DOCUMENT SECTION |

Using The 'uniq' Command To Impress People At Parties
2021-02-20 - By Robert Elder
Introduction
In this article, I will attempt to convince you that the 'uniq' command is worth learning since it can help you quickly solve a number of different command-line tasks that involve 'uniqueness' in some way. You'll also learn how this command can make you more popular at parties too.
The uniq command is the fastest way to find the set of unique lines that appear in a file. It can also answer other uniqueness related questions, like listing duplicates and counting occurrences. Finally, we'll discuss a couple of ways that you can easily mis-use this command, one of which could result in data loss.
The Simplest Example
Let's do an example on the following text file 'simple_example.txt' that has the following list of names:
Verity Jayda
Verity Jayda
Verity Jayda
Justy Kaiden
Christopher Rene
Christopher Rene
Christopher Rene
Branden McKenna
Branden McKenna
Branden McKenna
Branden McKenna
Branden McKenna
Branden McKenna
Triston Issy
to find the unique set of lines in this file, you can use it like this:
uniq simple_example.txt
which produces the following result:
Verity Jayda
Justy Kaiden
Christopher Rene
Branden McKenna
Triston Issy
Be Careful! 'uniq' Expects Sorted Data
However, a common pitfall of the uniq command, is that it will only detect lines as duplicates if they are adjacent. For example, here is some similar text in a file called 'non_adjacent.txt':
Branden McKenna
Verity Jayda
Verity Jayda
Christopher Rene
Justy Kaiden
Christopher Rene
Branden McKenna
Verity Jayda
Branden McKenna
Christopher Rene
Branden McKenna
Branden McKenna
Triston Issy
Branden McKenna
If we run the 'uniq' command on this file:
uniq non_adjacent.txt
We get the following result:
Branden McKenna
Verity Jayda
Christopher Rene
Justy Kaiden
Christopher Rene
Branden McKenna
Verity Jayda
Branden McKenna
Christopher Rene
Branden McKenna
Triston Issy
Branden McKenna
which obviously still contains duplicate lines.

REQUIRED ACTION 1 |
Answer these questions about the article on the uniq command, one line each:
(a) On what date was it published?
(b) Which file holds the list of names in the first example?
(c) When does uniq detect lines as duplicates?
REQUIRED ACTION 2 |
Carry on writing the article on the uniq command, starting right after its last sentence.
The material that follows has no connection to the article on the uniq command.

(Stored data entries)
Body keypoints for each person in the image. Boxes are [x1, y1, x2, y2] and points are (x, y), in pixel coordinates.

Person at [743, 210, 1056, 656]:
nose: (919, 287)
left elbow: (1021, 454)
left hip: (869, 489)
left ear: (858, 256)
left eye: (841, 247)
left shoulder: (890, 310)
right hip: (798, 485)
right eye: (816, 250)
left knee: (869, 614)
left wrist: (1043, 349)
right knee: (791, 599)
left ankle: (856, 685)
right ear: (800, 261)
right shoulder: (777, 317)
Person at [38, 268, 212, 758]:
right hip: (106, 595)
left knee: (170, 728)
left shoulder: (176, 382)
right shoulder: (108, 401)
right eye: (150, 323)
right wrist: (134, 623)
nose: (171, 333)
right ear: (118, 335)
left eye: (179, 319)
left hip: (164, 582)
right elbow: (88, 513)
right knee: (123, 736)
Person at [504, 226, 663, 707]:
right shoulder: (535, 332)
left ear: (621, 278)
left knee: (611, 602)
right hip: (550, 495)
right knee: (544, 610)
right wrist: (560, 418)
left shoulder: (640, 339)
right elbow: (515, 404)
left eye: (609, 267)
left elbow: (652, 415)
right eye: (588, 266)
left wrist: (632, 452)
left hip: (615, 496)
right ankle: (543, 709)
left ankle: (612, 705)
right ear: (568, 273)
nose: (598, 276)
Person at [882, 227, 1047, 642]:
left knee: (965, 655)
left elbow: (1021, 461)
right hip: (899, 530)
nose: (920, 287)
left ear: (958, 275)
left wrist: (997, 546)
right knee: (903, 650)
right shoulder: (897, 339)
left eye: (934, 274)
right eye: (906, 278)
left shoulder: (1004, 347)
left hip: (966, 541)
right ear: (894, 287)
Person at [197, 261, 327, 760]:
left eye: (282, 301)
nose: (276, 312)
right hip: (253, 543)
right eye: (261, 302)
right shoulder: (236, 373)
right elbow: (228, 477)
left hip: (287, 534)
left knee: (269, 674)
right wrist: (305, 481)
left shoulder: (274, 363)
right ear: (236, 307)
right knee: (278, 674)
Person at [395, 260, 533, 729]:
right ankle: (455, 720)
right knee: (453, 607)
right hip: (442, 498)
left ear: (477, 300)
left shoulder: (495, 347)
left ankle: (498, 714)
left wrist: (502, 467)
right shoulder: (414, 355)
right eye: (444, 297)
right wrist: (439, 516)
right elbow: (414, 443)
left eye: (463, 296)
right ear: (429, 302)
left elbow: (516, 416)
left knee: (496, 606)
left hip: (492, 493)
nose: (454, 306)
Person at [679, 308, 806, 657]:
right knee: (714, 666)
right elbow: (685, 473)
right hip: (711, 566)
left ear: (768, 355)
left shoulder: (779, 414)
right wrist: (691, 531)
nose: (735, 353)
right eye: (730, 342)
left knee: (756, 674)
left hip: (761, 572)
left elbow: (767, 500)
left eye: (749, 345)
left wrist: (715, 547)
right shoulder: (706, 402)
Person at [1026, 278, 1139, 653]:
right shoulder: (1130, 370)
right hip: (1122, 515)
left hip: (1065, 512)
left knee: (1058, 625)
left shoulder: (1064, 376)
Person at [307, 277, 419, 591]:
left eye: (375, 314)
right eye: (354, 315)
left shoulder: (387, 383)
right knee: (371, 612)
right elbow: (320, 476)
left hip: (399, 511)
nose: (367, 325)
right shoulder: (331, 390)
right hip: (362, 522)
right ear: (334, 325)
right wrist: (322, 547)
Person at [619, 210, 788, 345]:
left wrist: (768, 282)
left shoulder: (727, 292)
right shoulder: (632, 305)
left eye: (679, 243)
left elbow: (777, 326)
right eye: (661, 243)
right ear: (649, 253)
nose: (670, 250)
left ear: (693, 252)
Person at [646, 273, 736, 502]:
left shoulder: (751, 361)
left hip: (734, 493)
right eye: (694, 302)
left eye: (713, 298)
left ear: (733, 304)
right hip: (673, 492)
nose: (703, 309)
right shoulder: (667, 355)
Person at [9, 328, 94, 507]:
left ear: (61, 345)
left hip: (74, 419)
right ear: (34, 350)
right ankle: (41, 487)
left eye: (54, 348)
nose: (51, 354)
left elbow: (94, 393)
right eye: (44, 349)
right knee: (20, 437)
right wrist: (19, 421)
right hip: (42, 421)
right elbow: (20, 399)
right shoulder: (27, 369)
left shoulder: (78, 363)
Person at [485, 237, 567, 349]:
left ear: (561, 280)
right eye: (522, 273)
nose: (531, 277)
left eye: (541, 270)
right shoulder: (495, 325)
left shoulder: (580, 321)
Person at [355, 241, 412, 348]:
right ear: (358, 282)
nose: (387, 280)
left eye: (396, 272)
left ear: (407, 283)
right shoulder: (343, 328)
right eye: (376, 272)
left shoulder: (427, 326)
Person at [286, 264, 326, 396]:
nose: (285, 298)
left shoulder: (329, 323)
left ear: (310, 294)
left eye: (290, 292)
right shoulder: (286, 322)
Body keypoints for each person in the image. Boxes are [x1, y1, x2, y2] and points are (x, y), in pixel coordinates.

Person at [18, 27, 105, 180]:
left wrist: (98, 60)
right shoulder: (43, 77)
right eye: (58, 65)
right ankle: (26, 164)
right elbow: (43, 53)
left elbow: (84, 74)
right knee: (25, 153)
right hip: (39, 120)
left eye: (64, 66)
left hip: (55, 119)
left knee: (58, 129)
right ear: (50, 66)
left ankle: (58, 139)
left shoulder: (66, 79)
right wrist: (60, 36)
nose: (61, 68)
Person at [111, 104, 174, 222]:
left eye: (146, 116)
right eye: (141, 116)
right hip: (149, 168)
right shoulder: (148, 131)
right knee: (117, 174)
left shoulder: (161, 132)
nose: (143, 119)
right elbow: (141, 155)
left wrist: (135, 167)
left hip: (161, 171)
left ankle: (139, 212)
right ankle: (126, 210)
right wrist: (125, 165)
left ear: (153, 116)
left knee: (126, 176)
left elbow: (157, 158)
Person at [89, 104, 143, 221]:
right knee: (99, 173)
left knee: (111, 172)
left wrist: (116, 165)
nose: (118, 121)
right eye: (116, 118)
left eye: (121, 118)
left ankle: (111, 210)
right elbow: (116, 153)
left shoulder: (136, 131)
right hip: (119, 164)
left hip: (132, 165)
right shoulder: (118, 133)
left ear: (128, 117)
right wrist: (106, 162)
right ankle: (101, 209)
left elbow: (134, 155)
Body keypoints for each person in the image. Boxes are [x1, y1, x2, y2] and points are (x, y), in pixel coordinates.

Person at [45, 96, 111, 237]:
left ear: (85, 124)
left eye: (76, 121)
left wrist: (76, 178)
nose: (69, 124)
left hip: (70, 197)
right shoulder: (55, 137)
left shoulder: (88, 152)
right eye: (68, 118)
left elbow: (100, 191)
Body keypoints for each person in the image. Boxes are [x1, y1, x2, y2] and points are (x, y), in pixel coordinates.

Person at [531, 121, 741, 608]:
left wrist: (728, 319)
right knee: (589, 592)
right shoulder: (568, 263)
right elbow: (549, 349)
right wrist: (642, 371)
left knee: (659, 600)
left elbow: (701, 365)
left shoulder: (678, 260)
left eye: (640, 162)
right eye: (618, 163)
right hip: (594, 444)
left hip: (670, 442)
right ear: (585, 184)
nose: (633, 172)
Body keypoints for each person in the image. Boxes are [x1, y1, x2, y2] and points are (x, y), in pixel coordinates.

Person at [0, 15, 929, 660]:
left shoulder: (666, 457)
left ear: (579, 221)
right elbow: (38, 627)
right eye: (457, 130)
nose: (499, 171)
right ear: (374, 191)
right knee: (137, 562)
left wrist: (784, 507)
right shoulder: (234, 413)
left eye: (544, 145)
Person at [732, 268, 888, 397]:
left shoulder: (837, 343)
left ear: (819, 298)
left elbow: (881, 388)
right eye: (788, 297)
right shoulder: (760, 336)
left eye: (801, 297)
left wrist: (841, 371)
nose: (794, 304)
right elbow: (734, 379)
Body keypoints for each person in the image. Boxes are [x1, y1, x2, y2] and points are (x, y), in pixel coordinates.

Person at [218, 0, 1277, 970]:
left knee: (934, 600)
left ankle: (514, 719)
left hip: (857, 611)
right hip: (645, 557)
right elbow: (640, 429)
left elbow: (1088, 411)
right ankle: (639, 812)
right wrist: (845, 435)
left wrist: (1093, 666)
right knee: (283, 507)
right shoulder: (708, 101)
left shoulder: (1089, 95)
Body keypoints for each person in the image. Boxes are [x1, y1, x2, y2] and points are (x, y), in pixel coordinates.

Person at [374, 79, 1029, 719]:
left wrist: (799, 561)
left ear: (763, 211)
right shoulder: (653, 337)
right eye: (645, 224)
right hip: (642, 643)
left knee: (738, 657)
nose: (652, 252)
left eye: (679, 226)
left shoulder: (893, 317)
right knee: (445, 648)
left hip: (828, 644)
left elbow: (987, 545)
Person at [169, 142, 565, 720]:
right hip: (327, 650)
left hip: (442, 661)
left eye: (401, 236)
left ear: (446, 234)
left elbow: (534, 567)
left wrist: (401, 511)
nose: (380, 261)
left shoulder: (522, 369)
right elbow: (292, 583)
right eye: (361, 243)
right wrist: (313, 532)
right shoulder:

EXERCISE ANSWER 1 |
(a) 2021-02-20
(b) simple_example.txt
(c) Only when they are adjacent

EXERCISE ANSWER 2 |
Therefore, it's common to use the sort command in combination with the 'uniq' command like this:
sort non_adjacent.txt | uniq
the above command will produce the following result:
Branden McKenna
Christopher Rene
Justy Kaiden
Triston Issy
Verity Jayda
and now the output has all duplicate lines removed.
Counting Occurrences
One of the most useful features of the 'uniq' command comes from the '-c' flag that shows you a count of how many of each unique line appears in the file. For example, this command:
sort non_adjacent.txt | uniq -c
Produces the following output:
6 Branden McKenna
3 Christopher Rene
1 Justy Kaiden
1 Triston Issy
3 Verity Jayda
You can also use the '-u' flag to print only the 'unique' lines (the set of lines that are unique in the file/stream (occur only a single time) NOT the unique set of lines in the file/stream):
sort non_adjacent.txt | uniq -u
which produces this result:
Justy Kaiden
Triston Issy
The '-d' flag also exists to print out the opposite set of lines (lines that aren't unique in the input):
sort non_adjacent.txt | uniq -d
For this case, the output is:
Branden McKenna
Christopher Rene
Verity Jayda
Improving Your Social Live With The 'uniq' Command
The uniq command isn't just for solving technical problems, you can also use it to improve your social life too! Assume you're going to have a Christmas party, and you have 3 lists of potential guests: 'family.txt', 'coworkers.txt' and 'friends.txt' (the full files are included at the end of this article). For this example, you'd like to find the unique list of guests so that you don't send more than one invitation to anyone. The problem is, some of the potential guests are included in more than one list, and to make matters worse, the names often use different capitalizations like this:
RALPHIE BIRDIE
Ralphie Birdie
ralphie birdie
To find the unique set of lines from all of these three files, you can use this command:
cat friends.txt coworkers.txt family.txt | sort | uniq
Which produces output that starts something like this:
Alec Jacqueline
ALISHIA MEG
alishia meg
ASH DALLAS
ash dallas
Avah Breann
avah breann
branden Mckenna
branden mckenna
...
But this result is case sensitive, so we end up with the same name multiple times for different cases. To fix this, we can ignore casing using the '-i' flag (using -i on the sort command ensures that we don't get any issues with the sorting collation algorithm):
cat friends.txt coworkers.txt family.txt | sort -i | uniq -i
Which produces output that starts like this:
Alec Jacqueline
ALISHIA MEG
ASH DALLAS
Avah Breann
branden Mckenna
CASON MERYL
CHRISTOPHER RENE
courtney mick
...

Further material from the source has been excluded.